• Given data:
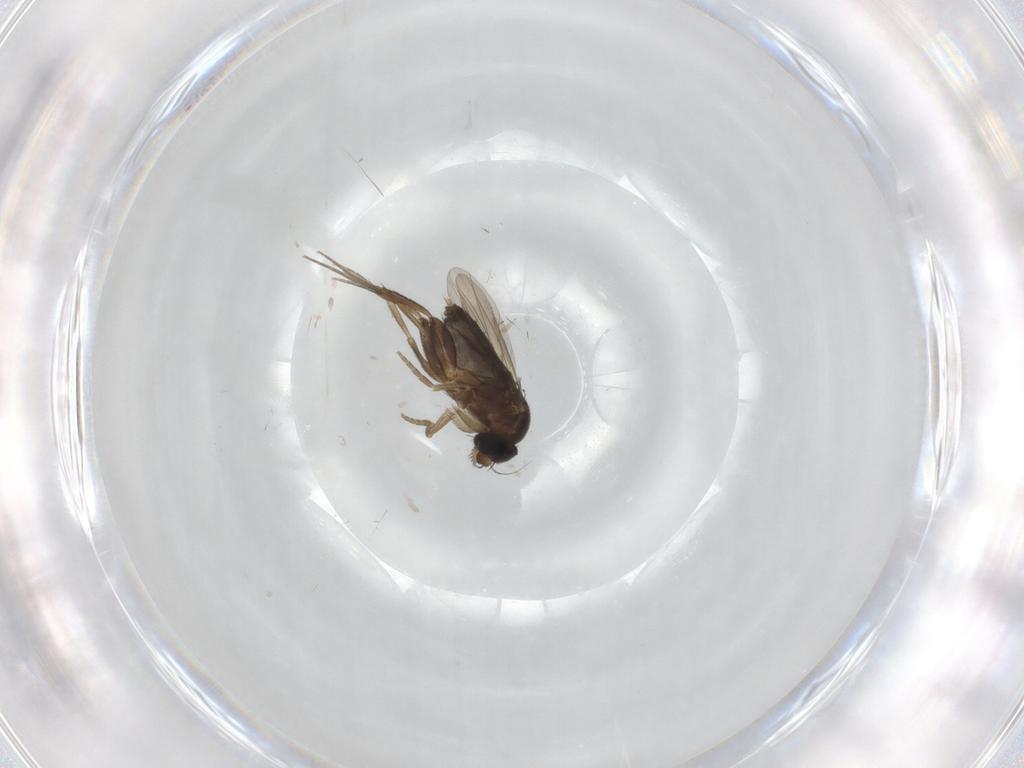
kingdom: Animalia
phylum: Arthropoda
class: Insecta
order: Diptera
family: Phoridae
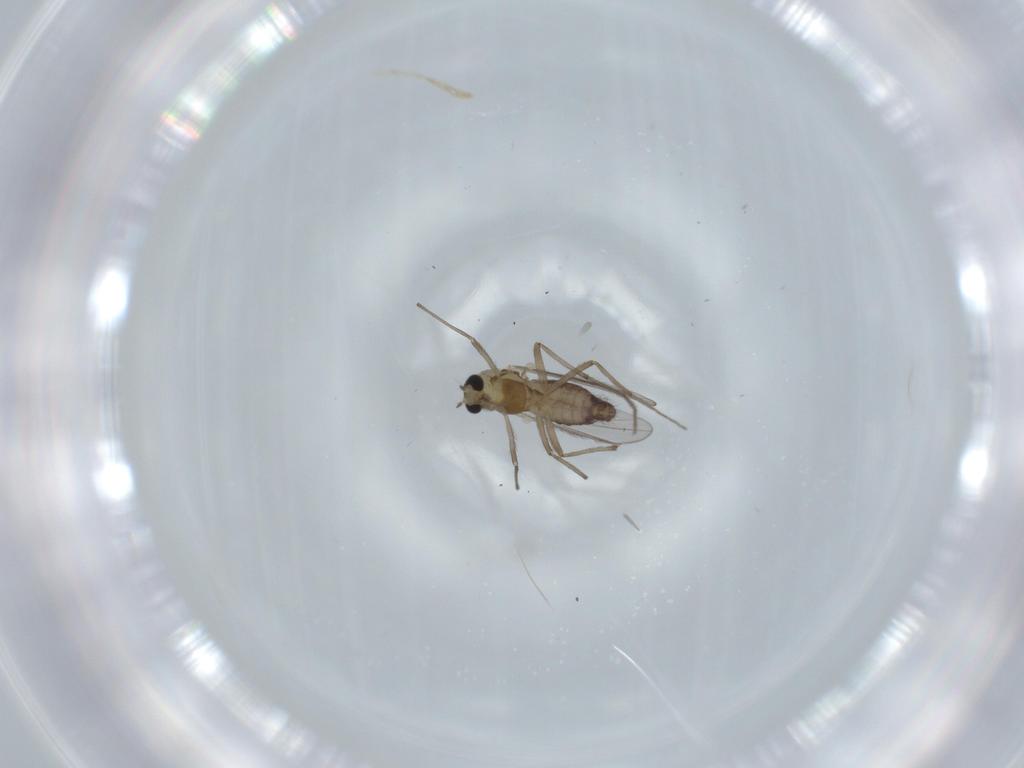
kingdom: Animalia
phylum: Arthropoda
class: Insecta
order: Diptera
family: Chironomidae
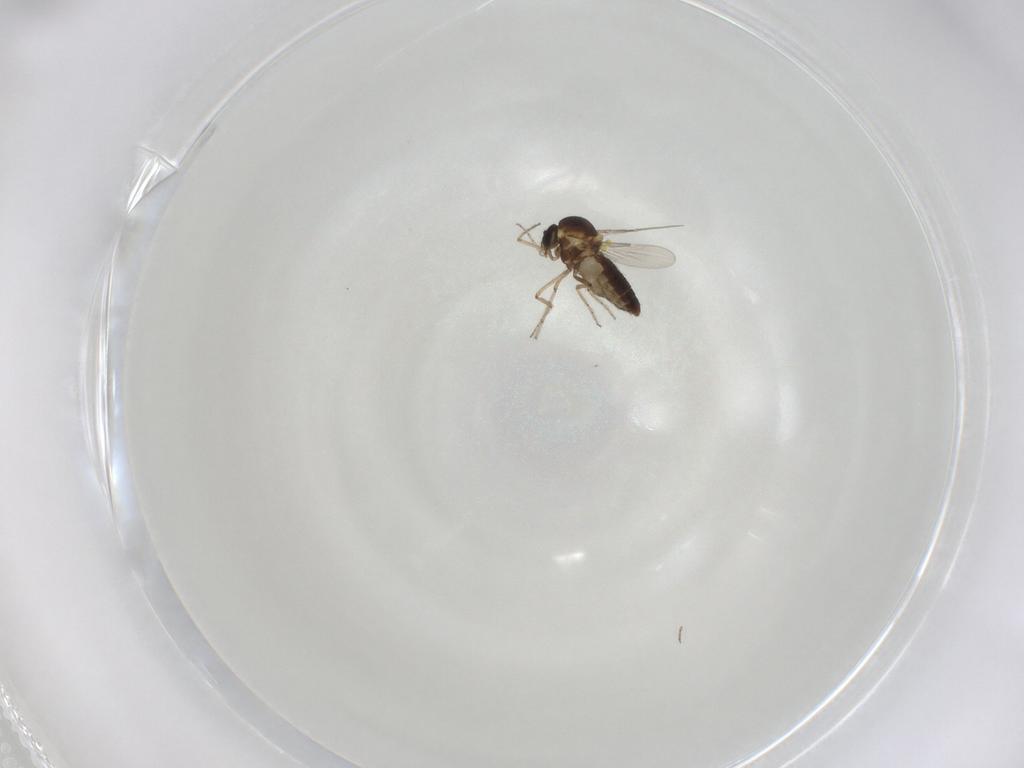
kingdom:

• The request:
Print every line of text in the records above word for word, leaving out the pictures.

• Task response:
kingdom: Animalia
phylum: Arthropoda
class: Insecta
order: Diptera
family: Phoridae
kingdom: Animalia
phylum: Arthropoda
class: Insecta
order: Diptera
family: Chironomidae
kingdom:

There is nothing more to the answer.